--- Material provided Enclosed Below ---
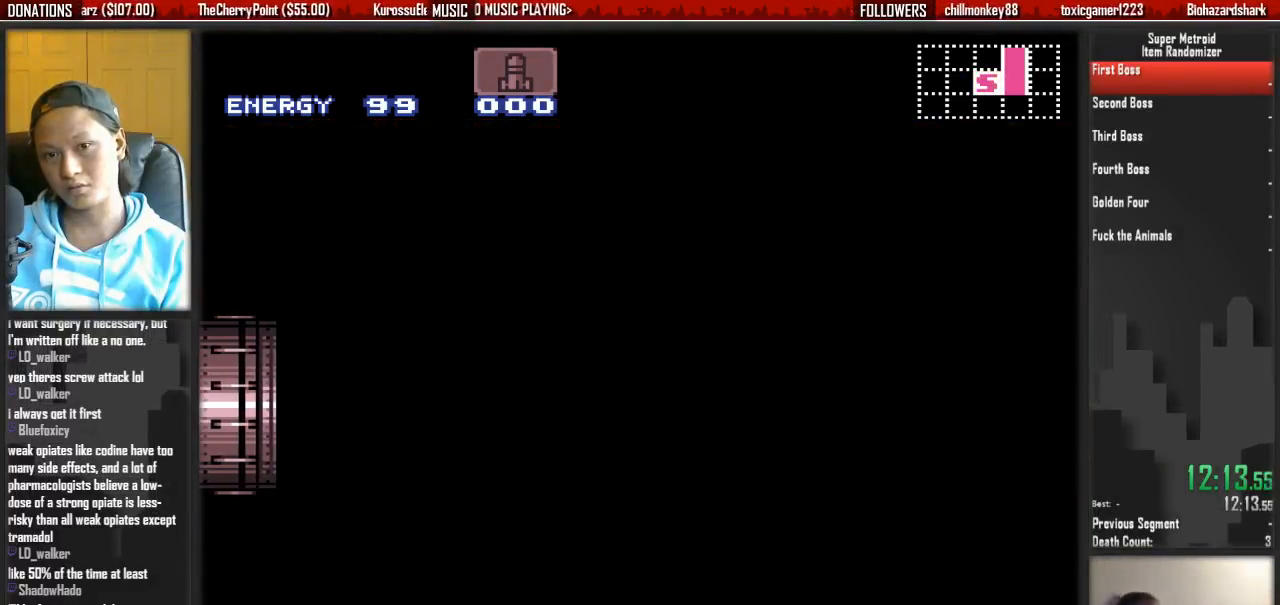
{"dt_ms": 500, "buttons": ["A", "DPAD_LEFT"], "events": []}
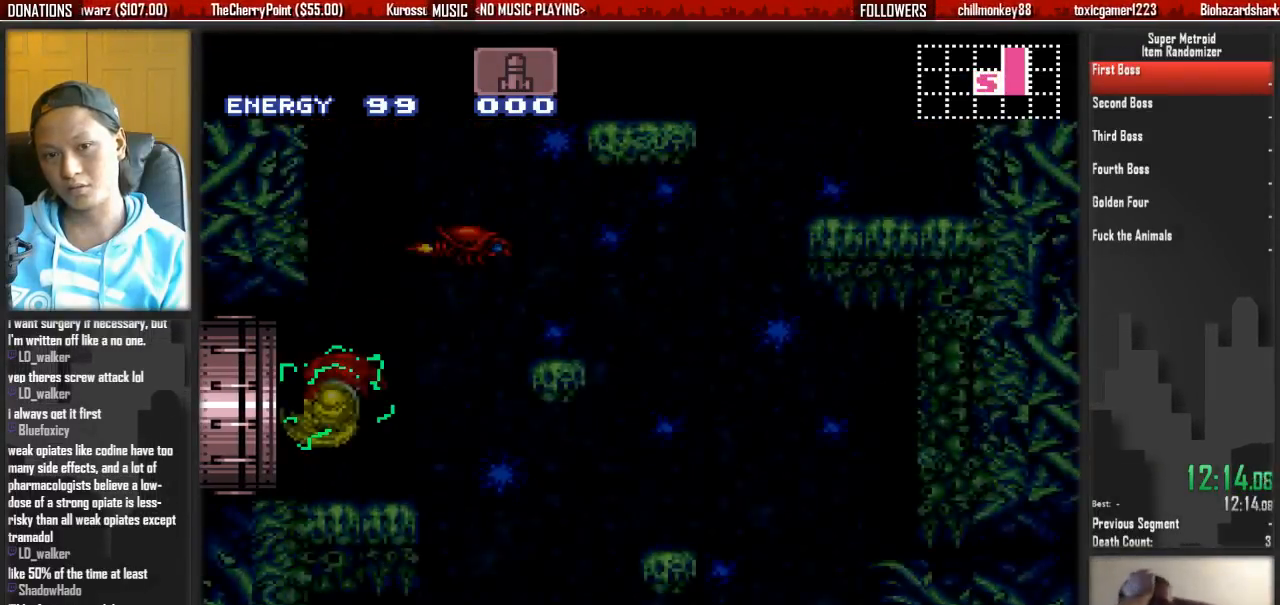
{"dt_ms": 500, "buttons": ["A"], "events": [[450, "DPAD_LEFT", "up"]]}
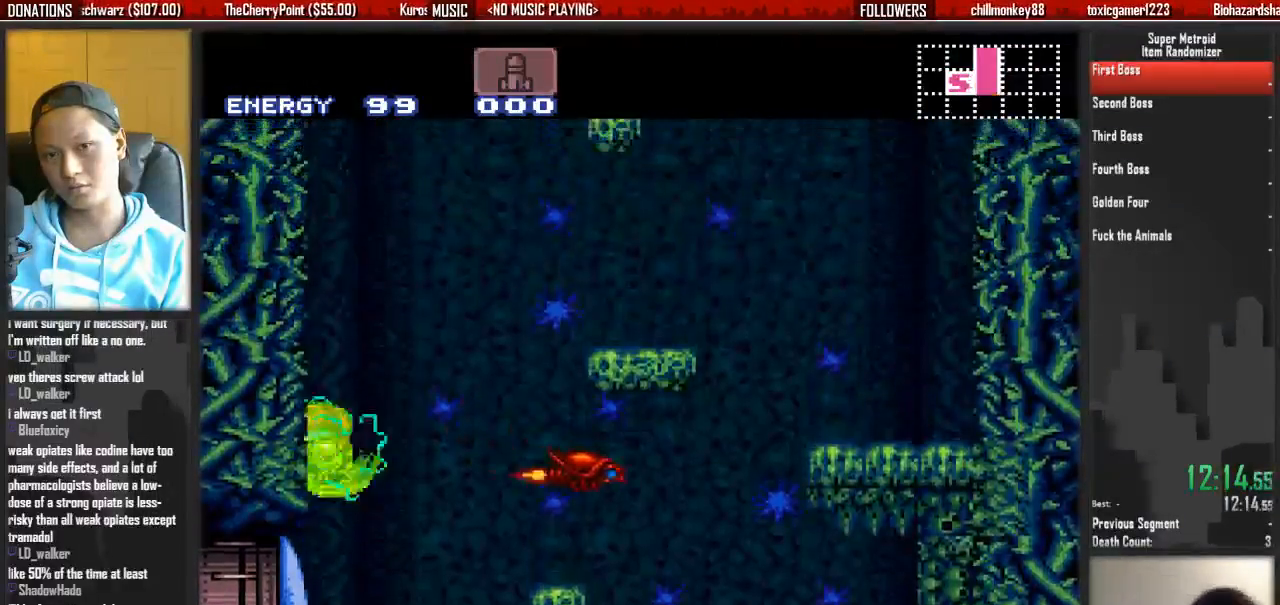
{"dt_ms": 1000, "buttons": ["A", "DPAD_LEFT"]}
--- End of Enclosed Material provided ---
**What is being asked**
Restate the data word for word without pictures.

**Task result**
{"dt_ms": 500, "buttons": ["A", "DPAD_LEFT"], "events": []}
{"dt_ms": 500, "buttons": ["A"], "events": [[450, "DPAD_LEFT", "up"]]}
{"dt_ms": 1000, "buttons": ["A", "DPAD_LEFT"]}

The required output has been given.